**** Provided passage

Church in Vestland, Norway

St George's Church, Bergen (Sankt Jørgen kirke) is a historic church of the Church of Norway in Bergen Municipality in Vestland county, Norway. This is also the site of the Leprosy Museum (Lepramuseet). Although it is no longer regularly used, it is one of the churches in the Bergen domprosti parish which is part of the Bergen domprosti (arch-deanery) in the Diocese of Bjørgvin. The green, wooden church was built in a cruciform design in 1706 using plans drawn up by an unknown architect. The church seats about 125 people.

== Overview==
The complex is located on Kong Oscars gate, close to the central railway station, in the central part of the city of Bergen. The entire site, including the church, is now open to the public as a Leprosy museum which has been open to the public since 1970. The church remains consecrated and is kept in good order and condition. The church is no longer used as a regular parish church, but it is still used twice a month for English language worship services as well as occasional Swedish language services.

********

## Instructions
**a.** Answer these from the St George's Church passage:
(i) In what year was the church built?
(ii) Since what year has the Leprosy museum been open to the public?
(iii) How often is the church used for English language worship services?
**b.** Extend the St George's Church passage beyond its last sentence.

**** Records shown

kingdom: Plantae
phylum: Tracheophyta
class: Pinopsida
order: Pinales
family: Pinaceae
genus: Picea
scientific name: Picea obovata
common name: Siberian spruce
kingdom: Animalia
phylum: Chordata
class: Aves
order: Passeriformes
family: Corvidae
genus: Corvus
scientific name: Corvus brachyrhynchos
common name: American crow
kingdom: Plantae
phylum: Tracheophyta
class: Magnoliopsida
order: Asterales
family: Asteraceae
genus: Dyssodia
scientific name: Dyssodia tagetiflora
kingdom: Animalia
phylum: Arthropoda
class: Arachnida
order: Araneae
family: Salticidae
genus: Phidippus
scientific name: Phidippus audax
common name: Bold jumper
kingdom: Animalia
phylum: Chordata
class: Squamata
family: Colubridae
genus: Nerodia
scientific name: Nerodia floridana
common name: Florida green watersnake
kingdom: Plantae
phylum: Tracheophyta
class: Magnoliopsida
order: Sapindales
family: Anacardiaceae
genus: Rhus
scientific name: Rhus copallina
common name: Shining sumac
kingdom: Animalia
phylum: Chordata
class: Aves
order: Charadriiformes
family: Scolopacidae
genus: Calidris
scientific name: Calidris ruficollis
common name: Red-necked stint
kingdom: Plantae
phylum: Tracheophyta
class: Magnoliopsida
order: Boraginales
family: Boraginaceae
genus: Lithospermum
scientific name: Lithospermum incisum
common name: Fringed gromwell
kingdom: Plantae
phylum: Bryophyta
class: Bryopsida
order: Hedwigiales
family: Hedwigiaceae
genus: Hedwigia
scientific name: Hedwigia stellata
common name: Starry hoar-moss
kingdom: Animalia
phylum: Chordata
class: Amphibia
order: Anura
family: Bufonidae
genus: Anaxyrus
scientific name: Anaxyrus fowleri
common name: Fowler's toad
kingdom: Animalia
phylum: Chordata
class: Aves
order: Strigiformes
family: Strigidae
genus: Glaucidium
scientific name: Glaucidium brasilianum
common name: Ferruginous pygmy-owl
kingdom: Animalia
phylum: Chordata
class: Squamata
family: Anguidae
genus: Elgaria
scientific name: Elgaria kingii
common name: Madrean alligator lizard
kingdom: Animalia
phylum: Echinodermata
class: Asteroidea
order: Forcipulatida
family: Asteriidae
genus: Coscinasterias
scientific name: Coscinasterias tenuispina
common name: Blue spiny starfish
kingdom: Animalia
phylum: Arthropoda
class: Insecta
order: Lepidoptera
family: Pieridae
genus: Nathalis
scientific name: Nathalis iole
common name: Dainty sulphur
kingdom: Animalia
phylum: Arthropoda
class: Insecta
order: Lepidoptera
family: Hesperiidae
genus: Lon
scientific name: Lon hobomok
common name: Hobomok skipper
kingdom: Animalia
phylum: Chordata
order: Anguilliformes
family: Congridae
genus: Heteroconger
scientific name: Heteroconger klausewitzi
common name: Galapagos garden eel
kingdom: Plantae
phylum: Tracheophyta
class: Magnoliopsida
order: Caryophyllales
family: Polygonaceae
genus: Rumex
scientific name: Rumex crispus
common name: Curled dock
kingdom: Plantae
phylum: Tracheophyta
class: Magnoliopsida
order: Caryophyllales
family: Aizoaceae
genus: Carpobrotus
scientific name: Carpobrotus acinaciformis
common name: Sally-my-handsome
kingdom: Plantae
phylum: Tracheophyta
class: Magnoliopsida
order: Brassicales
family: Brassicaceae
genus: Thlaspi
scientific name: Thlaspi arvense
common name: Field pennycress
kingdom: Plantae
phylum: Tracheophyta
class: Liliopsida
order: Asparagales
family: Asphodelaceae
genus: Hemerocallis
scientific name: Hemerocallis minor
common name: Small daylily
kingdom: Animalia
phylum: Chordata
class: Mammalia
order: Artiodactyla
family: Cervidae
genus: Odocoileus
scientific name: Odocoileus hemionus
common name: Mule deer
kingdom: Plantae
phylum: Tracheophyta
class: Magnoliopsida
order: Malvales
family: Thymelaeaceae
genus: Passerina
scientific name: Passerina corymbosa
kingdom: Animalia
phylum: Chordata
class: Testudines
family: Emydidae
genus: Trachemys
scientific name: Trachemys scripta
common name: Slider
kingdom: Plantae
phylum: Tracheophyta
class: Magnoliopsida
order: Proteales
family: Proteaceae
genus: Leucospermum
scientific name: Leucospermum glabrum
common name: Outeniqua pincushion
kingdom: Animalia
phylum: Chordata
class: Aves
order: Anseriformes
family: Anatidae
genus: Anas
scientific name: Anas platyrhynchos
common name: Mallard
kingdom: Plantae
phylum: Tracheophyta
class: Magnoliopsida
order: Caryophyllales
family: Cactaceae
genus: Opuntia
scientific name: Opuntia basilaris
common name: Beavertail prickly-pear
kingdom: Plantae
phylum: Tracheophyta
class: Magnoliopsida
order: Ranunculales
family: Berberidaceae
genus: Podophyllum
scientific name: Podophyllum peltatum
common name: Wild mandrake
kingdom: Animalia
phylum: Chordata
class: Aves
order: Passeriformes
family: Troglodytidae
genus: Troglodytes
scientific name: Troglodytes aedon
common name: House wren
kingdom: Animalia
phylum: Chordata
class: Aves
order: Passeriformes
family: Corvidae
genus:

********

## Set of answers
**a.**
(i) 1706
(ii) 1970
(iii) Twice a month

**b.**
==History==
The church was originally the hospital chapel (Hospitalskirken) in Bergen. A leprosy hospital in Bergen was documented in 1411, and was run at that time by the nuns of Nonneseter Abbey in Bergen. It seems likely that this facility was the immediate forerunner of the hospital and church. The church initially just served the patients at the hospital, but eventually it became its own parish serving the surrounding parts of Årstad. The parish was also the base for chaplains at the nearby city prison, poor house, and home for widows.

The church burned down with the rest of the hospital in 1640. The church was rebuilt again after the Bergen citywide fire in 1702 when most of the city was burned to ashes. The church building was largely designed in late Baroque style. The present appearance of the church results from a major reconstruction of 1789–90.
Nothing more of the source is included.